John Philip Holland spelt Seán Pilib Ó hUallacháin, in Irish, was an Irish engineer from Co Clare, who developed the first submarine to be formally commissioned by the U.S. Navy, and the first ever Royal Navy submarine, the Holland 1.
Holland was born in 1841 to John and Mary Scanlon Holland in Liscannor, Co. Clare. His mother was an Irish speaker, so John and his four brothers learned English only after they were old enough to attend school.
Holland joined the Irish Christian Brothers in Limerick and taught in Limerick and many other centers in the country including North Monastery CBS in Cork City.
At a Christian Brothers Congregation on Saturday, the Irish Examiner reports that 'The conference at the National Maritime College in Ringaskiddy heard Mr Holland was chastised on occasions for his teaching skills arising out of his preoccupation with invention. He was encouraged in Cork by a like-minded Christian Brother but other schools complained that his creative mind distracted from his obligations as a teacher.'
This being our clue from his early years, of the contribution he would make not only to his native Ireland but to the navies of some of the world's most powerful countries.
After teaching in a number of schools in Ireland, including the North Monastery School in Cork, he emigrated with his family to America in 1872, where he began working on his submarine design.
His move to the US was also influenced by the fact that his brother Michael had become involved in the Fenian fight and had emigrated Stateside to avoid arrest by the British authorities, as read in the Irish Examiner.

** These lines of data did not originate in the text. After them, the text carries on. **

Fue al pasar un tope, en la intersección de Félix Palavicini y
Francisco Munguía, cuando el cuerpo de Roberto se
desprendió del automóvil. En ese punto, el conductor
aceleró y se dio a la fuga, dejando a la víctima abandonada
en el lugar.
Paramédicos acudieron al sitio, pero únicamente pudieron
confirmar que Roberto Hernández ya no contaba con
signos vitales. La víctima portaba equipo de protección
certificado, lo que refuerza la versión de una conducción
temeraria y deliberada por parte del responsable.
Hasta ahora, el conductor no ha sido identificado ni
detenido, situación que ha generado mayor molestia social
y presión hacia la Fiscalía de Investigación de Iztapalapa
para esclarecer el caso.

He initially worked as an engineer in the U.S, before returning to a teaching post for a further six years in St. John’s Catholic School in Paterson, New Jersey. He continued to improve his submarine designs and eventually the Holland 1 was purchased by the United States Navy on April 11, 1900.
This was the first submarine having power to run submerged for any considerable distance, and the first to combine electric motors for submerged travel and gasoline engines for use on the surface.
John Philip Holland also designed the Holland II and Holland III prototypes which are on display in the Paterson Museum in New Jersey.